The Norwegian Consumer Council has joined other international consumer and privacy groups to issue a report 'Deceived by Design' as a plea to have consumer concerns to be discussed by the European Data Protection Board. In California, the state has passed a new privacy law which includes some aspects of the General Data Protection Regulation (GDPR).

Norway leads the attack

The Norwegian body, Consumers International, Privacy International, the European Consumer Organisation (BEUC) and ANEC, say large internet companies are manipulating the public into sharing personal details while giving the illusion of control. The report examines the information and consent pop-ups that Microsoft, Google and Facebook presented to users as part of the implementation of the GDPR. It concludes that these pop-ups provided users with more granular choices regarding consent to uses of their personal data, companies employed ‘tricks and tactics’ to ‘nudge or push’ consumers toward giving consent to sharing as much data for as many purposes as possible. These include privacy-intrusive default settings, giving users an illusion of control, "dark patterns" such as hiding away privacy-friendly choices, and take-it-or-leave-it choices. It says the approach of these companies takes away agency from individuals and nudges them towards the less private options. Facebook and Google have set the least privacy-friendly choice as the default. They cite that research has shown that users rarely change standard, pre-selected settings, wording and design present sharing personal data and the use of targeted advertising as exclusively beneficial, often in combination with threats of lost functionality if users decline, and layout is often confusing. The say argue the services obscure the fact that users have very few actual choices, and that comprehensive data sharing is accepted just by using the service. The feeling of control may also convince users to share more information.
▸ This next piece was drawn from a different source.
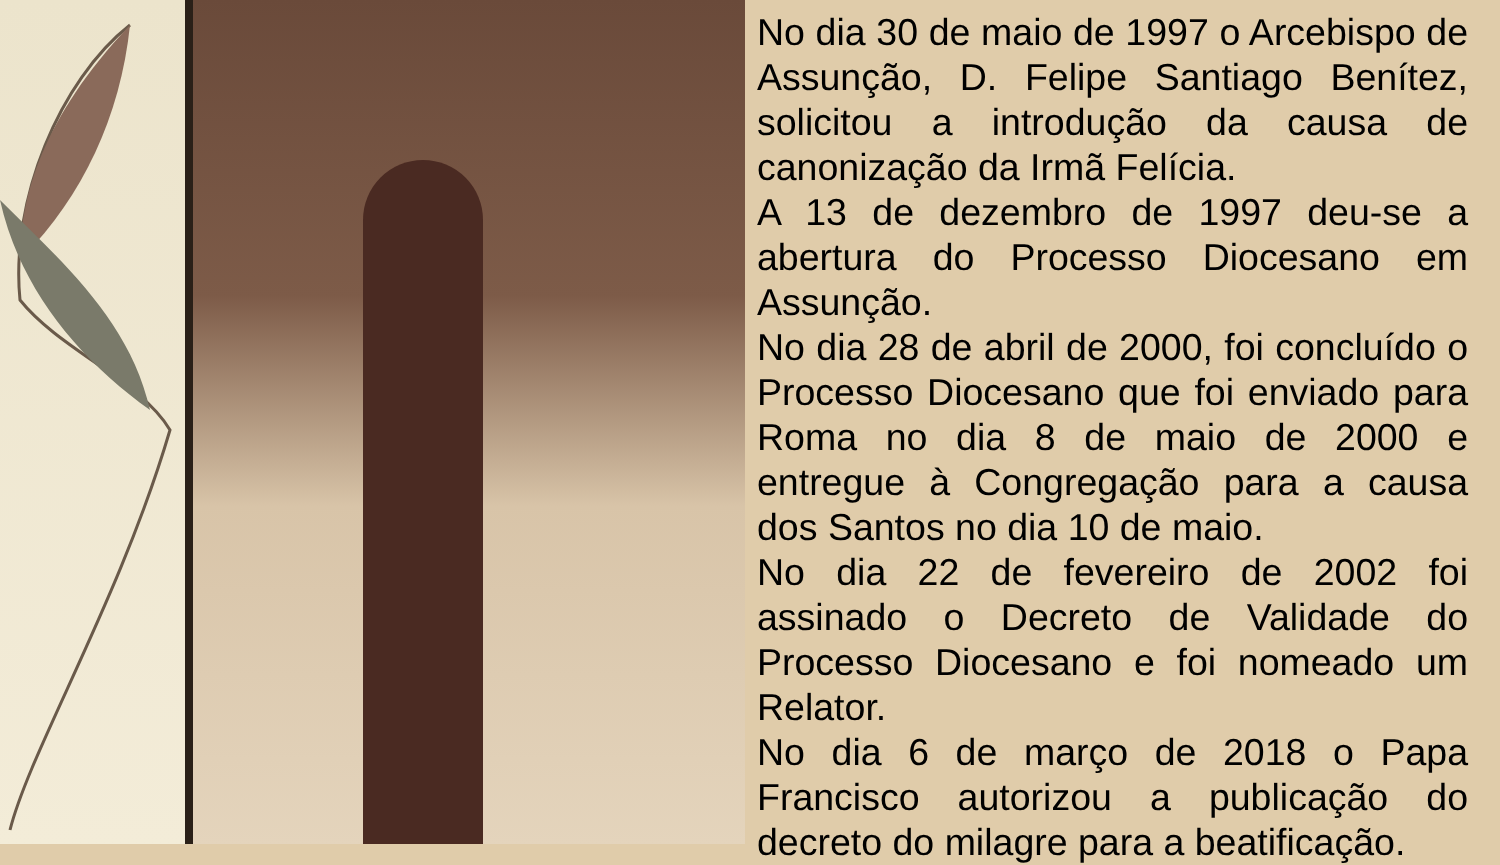No dia 30 de maio de 1997 o Arcebispo de Assunção, D. Felipe Santiago Benítez, solicitou a introdução da causa de canonização da Irmã Felícia.
A 13 de dezembro de 1997 deu-se a abertura do Processo Diocesano em Assunção.
No dia 28 de abril de 2000, foi concluído o Processo Diocesano que foi enviado para Roma no dia 8 de maio de 2000 e entregue à Congregação para a causa dos Santos no dia 10 de maio.
No dia 22 de fevereiro de 2002 foi assinado o Decreto de Validade do Processo Diocesano e foi nomeado um Relator.
No dia 6 de março de 2018 o Papa Francisco autorizou a publicação do decreto do milagre para a beatificação.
New law hi-tech heartlands

In the hi-tech heartlands of California, governor Jerry Brown has signed a major privacy law to give consumers broad privacy rights giving Californians increased control over their personal data. When the law goes into effect, people living in the state can tell companies to stop collecting or selling their personal data. The Internet Association, a lobbying group representing major tech companies including Facebook, Google, Uber, Amazon and Microsoft, said in a statement there wasn't enough public debate about the bill called Bill AB 375, or the California Consumer Privacy Act, which lets regular internet users ask for the data a company has collected on them and whom the data has been sold to. The rights in the new law are similar to some sections of the European Union's new privacy law, the (GDPR), though it doesn't enact a set deadline for notifying consumers of a data breach, which the GDPR does. The GDPR creates the possibility of large fines potentially exceeding 40 million euros for violators.